Catatan Ilham Bintang
Program Talkshow Indonesia Lawyers Club yang tayang di TVOne Selasa (8/10) malam menyajikan :” Buzzer, Siapa Yang Bermain”. Seperti lazimnya tema yang disorot ILC adalah topik yang menarik perhatian publik selama sepekan. Produser ILC, Andriy Bima mengundang saya untuk ikut urun rembuk dalam diskusi itu.
Buzzer hari-hari ini memang merupakan topik hangat di tengah masyarakat, sampai sekarang. Menimbulkan kembali silang pendapat dua kubu yang dulu berseberangan : Kampret vs Cebong. Rupanya konflik itu masih berkelanjutan sampai sekarang. Padahal, mestinya sudah reda sejak dua ponggawa mereka sudah bertemu. Berkali- kali.
Mestinya tidak ada lagi kubu 01 maupun kubu 02. Seperti yang dideclare ponggawa kedua belah pihak, kini menjadi 03, mengusung sila 3 Pancasila: Persatuan Indonesia.
Memang ada banyak hal yang memantik perseteruan baru ini. Revisi UU KPK, UKUHP, demonstrasi mahasiswa yang merenggut nyawa dua mahasiswa. Belum lagi tindakan represif aparat pengamanan saat aksi unjuk rasa mahasiswa pelajar, dan sebagainya. Yang menambah gaduh adalah klaim-klaim dua kubu di media sosial. Seperti melanjutkan kisah lama mereka : saling mengaku difitnah. Saling menuduh aktifitas di media sosial adalah buzzer piaraan mereka. Saling tuduh itu buzzer bayaran. Ada pembina diidentifikasi orang yang berasal dari Istana. Maka sebentar saja, populer dengan istilah Buzzer Istana.
Sikap beberapa media pers yang belakangan ( kalau tak mau disebut berbalik) menunjukkan sikap kritis kepada Presiden Jokowi ikut menambah tajam perseteruan. Pembela Jokowi pun terang-terangan menunjukkan kemarahan kepada pihak Majalah Tempo yang dalam tiga edisi terakhir menyajikan coverstory tentang Presiden. Gambar sampulnya dari “Pinokio “ hingga yang terbaru pose Jokowi tanpa kedudukan.

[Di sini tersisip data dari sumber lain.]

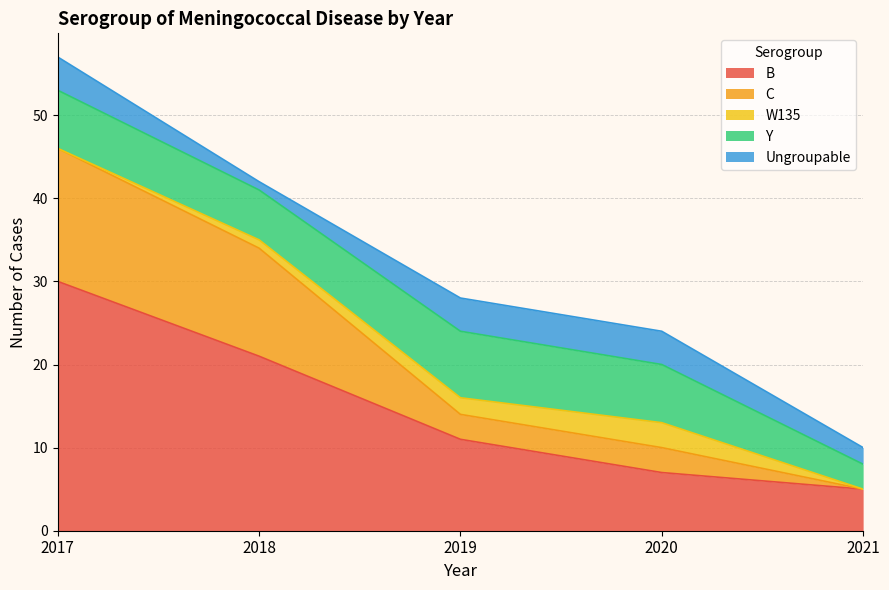

What is the value of the B point at the 4th from the left?

7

Di sinilah kejelian Karni Ilyas, Pemimpin Redaksi TVOne merangkap host ILC, yang mengangkat topik hangat itu. Pembicara diundang dari pihak yang berseteru, sama jumlahnya kedua pihak, dan sama pula kesempatan dan durasinya bicara. Ada Ustaz Haikal Hasan, dari Istana Ali Mochtar Ngabalin, pegiat medsos Eko Khuntadi. Ada pula beberapa wakil partai Dahniel Azhar, Tsamara Amani. Dari Partai Berkarya, Vasco, Teddy Gusnadi dari PKPI, dan Arya Sinulingga. Pakar media sosial dari Drone Emprit, Ismail Helmy jadi pembicara awal malam itu. Dia mengurai pengertian influencer buzzer, nitizen dan istilah-istilah tehnis khas media sosial.
Beruntung saya mendapat giliran terakhir berbicara, sebelum Menkominfo Rudy Antara yang menjadi penutup ILC yang malam itu tayang hingga lewat malam. Dengan begitu saya bisa menyimak silang pendapat antar pembicara dari dua kubu. Tidak ada kejelasan hingga akhir, debat sarat dengan saling lontar tuduhan. Cukup berimbang.
Yang sengsara malam itu Budi Setyarso, pemred Koran Tempo. Ia diperlakukan seperti pesakitan dari para pegiat media sosial. Sikap redaksional Tempo yang menyoal Buzzer yang dinilai mengganggu demokrasi direspons dengan sikap frontal penggiat medsos. Budi dicecar untuk membuka sumber berita yang membuat Tempo mengambil kesimpulan ada Buzzer Istana.
Budi makin terjepit oleh keberatan Ali Mochtar Ngabalin. Staf Deputi IV Kepala Sekretariat Presiden menyoal cover-cover Majalah Tempo yang menampilkan Jokowi. Terutama, cover gambar Pinokio.
Tibalah giliran saya bicara. Jam sudah menunjukkan pukul 23.30. Karni Ilyas membagi durasi 30 menit untuk tiga pembicara yang tersiss: saya, Daniel dan Rudi Antara. Sehingga saya harus mengatur bicara poinnya saja.
Saya mengatakan tanpa diminta, saya telah memeriksa beberapa edisi majalah Tempo. Sejauh penilaian, saya tidak menemukan pelanggaran kode etik jurnalistik. Produknya mematuhi prinsip kerja jurnalistik yang benar.